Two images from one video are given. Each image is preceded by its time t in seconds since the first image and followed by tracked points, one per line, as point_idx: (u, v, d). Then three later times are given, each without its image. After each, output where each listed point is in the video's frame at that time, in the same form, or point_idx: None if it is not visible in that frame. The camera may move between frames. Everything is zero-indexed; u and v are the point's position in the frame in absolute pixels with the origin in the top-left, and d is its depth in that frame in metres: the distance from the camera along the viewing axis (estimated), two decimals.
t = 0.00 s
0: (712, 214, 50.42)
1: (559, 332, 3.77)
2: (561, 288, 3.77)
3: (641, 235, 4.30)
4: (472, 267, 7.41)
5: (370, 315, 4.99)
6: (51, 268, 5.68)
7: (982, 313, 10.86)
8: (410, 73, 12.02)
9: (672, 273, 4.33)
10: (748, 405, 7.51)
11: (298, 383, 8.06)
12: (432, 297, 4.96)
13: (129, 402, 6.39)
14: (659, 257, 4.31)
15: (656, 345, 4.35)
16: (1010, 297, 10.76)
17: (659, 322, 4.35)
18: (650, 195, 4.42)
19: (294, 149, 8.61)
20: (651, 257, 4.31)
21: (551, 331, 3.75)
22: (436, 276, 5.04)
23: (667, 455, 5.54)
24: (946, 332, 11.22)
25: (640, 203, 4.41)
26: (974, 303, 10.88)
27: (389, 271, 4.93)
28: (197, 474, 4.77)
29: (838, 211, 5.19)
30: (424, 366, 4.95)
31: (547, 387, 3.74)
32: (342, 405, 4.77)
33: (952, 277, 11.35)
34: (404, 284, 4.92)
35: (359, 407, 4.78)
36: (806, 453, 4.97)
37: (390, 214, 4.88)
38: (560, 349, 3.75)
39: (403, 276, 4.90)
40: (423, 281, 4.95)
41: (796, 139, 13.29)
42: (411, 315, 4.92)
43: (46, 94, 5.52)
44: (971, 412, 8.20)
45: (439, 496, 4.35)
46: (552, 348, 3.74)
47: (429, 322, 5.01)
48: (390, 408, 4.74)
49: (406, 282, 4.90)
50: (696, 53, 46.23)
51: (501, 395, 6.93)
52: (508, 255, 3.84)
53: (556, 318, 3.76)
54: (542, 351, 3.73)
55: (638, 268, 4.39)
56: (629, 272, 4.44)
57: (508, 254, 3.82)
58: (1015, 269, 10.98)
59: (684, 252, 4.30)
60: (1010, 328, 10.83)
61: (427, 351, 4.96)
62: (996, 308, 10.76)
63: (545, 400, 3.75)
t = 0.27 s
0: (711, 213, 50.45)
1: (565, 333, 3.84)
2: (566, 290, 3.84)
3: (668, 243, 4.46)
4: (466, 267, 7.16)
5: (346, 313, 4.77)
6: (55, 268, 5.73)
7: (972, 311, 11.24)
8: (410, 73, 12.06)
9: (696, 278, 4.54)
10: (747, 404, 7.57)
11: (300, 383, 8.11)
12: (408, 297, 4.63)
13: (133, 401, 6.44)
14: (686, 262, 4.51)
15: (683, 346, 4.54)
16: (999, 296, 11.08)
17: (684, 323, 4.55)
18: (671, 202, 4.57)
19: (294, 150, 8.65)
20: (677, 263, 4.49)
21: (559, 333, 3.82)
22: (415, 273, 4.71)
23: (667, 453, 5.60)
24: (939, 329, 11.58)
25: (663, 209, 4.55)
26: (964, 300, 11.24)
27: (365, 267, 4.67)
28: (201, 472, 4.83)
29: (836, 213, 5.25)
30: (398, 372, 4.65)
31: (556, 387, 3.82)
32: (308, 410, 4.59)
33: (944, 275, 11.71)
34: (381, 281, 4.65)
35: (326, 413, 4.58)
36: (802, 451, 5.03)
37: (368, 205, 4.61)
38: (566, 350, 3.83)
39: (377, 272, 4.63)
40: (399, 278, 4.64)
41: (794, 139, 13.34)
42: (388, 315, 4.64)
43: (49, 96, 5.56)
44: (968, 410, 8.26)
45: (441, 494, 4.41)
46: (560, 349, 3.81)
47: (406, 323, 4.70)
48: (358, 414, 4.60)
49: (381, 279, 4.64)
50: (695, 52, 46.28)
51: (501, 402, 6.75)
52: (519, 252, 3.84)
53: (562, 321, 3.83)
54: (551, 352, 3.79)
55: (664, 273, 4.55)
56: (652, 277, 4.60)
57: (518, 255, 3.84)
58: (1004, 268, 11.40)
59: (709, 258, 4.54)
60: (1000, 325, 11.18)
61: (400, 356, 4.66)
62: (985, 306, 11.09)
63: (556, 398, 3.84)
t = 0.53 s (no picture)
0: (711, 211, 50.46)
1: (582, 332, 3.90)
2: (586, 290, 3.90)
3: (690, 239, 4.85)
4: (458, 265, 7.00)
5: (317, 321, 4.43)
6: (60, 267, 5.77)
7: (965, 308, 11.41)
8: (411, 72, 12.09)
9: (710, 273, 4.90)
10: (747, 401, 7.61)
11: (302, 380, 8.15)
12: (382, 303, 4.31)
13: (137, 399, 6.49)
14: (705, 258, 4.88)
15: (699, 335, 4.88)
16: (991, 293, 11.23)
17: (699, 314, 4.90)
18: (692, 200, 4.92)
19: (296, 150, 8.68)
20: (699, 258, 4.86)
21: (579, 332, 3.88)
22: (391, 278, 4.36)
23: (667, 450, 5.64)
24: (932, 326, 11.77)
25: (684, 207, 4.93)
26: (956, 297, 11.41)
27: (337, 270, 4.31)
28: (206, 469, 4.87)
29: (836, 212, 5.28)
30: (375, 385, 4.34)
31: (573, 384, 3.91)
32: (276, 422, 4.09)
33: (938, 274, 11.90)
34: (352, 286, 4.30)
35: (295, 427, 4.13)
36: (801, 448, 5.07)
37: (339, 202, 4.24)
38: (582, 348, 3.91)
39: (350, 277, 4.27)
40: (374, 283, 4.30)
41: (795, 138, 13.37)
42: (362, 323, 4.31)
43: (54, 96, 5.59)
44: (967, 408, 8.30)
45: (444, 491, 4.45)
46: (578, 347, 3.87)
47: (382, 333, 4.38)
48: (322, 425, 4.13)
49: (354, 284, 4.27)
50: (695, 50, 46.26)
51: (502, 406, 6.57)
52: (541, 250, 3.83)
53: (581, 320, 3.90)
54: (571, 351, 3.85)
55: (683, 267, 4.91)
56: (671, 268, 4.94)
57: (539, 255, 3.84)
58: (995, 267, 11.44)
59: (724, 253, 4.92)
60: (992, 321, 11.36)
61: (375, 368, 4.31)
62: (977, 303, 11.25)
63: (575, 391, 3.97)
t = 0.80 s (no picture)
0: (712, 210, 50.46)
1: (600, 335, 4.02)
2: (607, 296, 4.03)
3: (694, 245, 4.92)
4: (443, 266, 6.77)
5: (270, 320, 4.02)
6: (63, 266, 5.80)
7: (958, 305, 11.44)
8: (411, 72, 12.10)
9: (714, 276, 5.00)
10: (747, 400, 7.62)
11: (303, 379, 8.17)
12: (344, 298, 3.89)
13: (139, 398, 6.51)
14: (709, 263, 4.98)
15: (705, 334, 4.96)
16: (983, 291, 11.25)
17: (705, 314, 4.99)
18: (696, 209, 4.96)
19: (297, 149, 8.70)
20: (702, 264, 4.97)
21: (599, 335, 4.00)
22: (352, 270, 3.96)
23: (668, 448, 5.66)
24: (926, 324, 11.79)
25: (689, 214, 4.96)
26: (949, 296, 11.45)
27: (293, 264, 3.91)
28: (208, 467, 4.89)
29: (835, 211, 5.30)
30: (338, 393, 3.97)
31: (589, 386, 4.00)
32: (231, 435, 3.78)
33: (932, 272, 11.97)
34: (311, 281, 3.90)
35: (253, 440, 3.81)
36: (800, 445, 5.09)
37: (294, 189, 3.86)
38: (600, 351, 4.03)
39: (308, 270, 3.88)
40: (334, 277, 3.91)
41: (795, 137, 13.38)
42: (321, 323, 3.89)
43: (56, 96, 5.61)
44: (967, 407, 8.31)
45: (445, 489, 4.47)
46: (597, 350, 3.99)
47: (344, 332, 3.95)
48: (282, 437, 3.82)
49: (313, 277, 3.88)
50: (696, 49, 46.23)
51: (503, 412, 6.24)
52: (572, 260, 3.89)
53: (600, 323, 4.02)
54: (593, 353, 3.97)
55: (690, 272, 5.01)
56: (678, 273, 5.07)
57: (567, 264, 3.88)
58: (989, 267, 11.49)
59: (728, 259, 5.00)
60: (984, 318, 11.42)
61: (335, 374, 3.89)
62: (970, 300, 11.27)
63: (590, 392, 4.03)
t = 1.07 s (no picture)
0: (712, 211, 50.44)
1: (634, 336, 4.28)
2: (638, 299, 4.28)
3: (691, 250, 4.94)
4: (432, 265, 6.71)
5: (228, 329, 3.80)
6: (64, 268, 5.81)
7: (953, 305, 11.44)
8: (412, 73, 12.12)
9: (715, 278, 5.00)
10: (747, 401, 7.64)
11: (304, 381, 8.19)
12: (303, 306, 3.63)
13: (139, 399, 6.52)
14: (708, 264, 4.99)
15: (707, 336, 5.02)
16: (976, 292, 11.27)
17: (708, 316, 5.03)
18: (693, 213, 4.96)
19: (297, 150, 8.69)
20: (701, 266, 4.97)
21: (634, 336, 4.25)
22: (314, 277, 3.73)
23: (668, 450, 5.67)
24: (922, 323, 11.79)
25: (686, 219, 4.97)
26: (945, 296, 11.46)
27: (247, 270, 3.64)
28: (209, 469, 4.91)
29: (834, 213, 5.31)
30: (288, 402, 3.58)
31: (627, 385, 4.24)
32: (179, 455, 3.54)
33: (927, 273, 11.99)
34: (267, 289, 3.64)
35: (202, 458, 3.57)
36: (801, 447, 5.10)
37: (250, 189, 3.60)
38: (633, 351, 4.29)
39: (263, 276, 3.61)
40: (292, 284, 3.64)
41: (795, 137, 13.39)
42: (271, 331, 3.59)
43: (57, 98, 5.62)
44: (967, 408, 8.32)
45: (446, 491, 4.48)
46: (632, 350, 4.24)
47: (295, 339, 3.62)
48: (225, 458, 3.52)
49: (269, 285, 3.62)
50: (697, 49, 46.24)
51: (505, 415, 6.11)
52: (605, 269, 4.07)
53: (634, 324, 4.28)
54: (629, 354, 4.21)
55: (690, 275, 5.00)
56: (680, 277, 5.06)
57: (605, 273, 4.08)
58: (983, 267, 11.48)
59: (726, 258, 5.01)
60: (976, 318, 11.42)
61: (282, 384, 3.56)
══════════════════════════════
■ Task prompt
Beginning with the line that contains "53: (634, 324, 4.28)", return every line to the end of the listing, unchanged, and nothing else.

■ Solution
53: (634, 324, 4.28)
54: (629, 354, 4.21)
55: (690, 275, 5.00)
56: (680, 277, 5.06)
57: (605, 273, 4.08)
58: (983, 267, 11.48)
59: (726, 258, 5.01)
60: (976, 318, 11.42)
61: (282, 384, 3.56)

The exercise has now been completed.